- Your assignment -
Leave out the pictures and output the data verbatim.

--- The data Enclosed Below ---

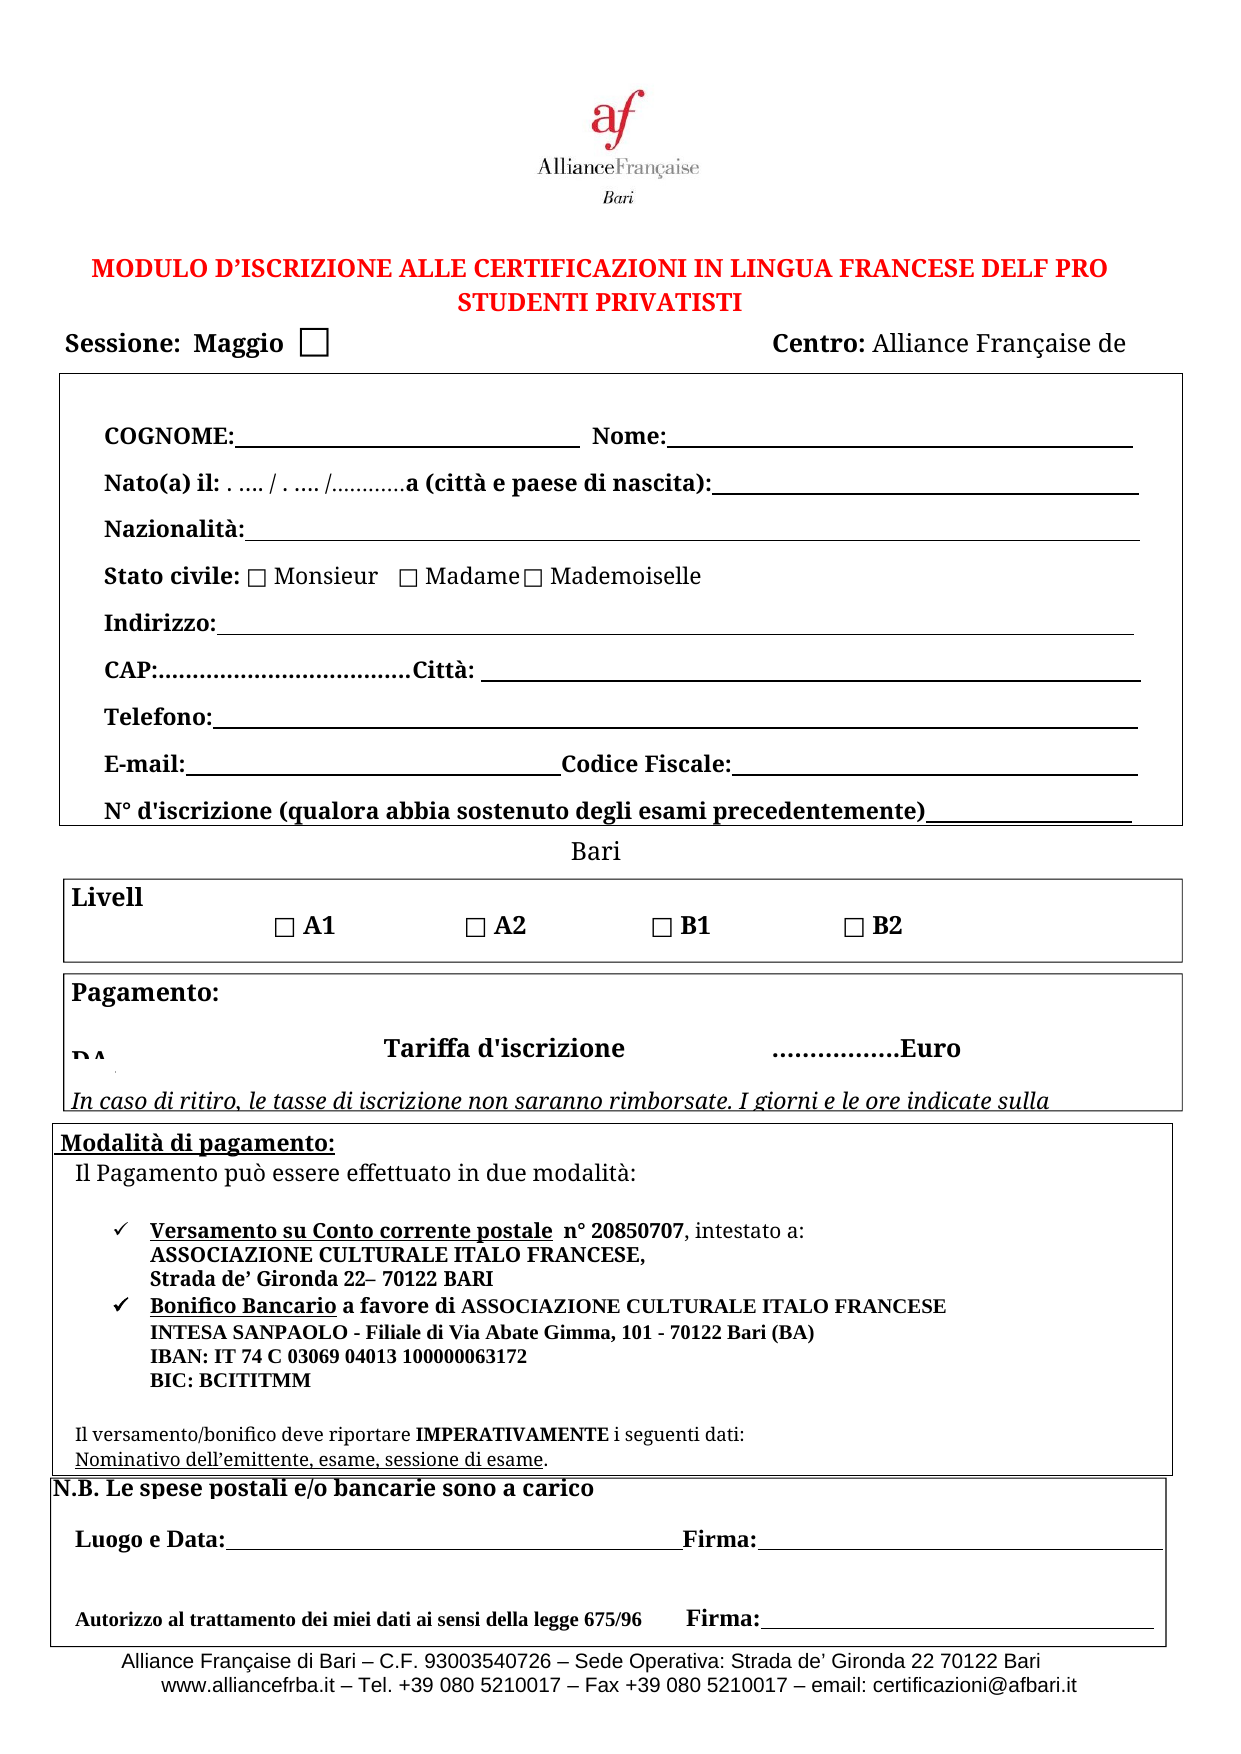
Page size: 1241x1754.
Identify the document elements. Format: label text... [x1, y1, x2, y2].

text Sessione: Maggio □ Centro: Alliance Française de Bari [42, 319, 1150, 868]
text Alliance Française di Bari – C.F. 93003540726 – Sede Operativa: Strada de’ Gironda 22 70122 Bari www.alliancefrba.it – Tel. +39 080 5210017 – Fax +39 080 5210017 – email: certificazioni@afbari.it [121, 1649, 1118, 1697]
picture [533, 83, 702, 204]
title MODULO D’ISCRIZIONE ALLE CERTIFICAZIONI IN LINGUA FRANCESE DELF PRO STUDENTI PRIVATISTI [42, 251, 1158, 319]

--- End of Enclosed The data ---

- Written solution -
Page size: 1241x1754.
Identify the document elements. Format: label text... [x1, y1, x2, y2].

text Sessione: Maggio □ Centro: Alliance Française de Bari [42, 319, 1150, 868]
text Alliance Française di Bari – C.F. 93003540726 – Sede Operativa: Strada de’ Gironda 22 70122 Bari www.alliancefrba.it – Tel. +39 080 5210017 – Fax +39 080 5210017 – email: certificazioni@afbari.it [121, 1649, 1118, 1697]
picture [533, 83, 702, 204]
title MODULO D’ISCRIZIONE ALLE CERTIFICAZIONI IN LINGUA FRANCESE DELF PRO STUDENTI PRIVATISTI [42, 251, 1158, 319]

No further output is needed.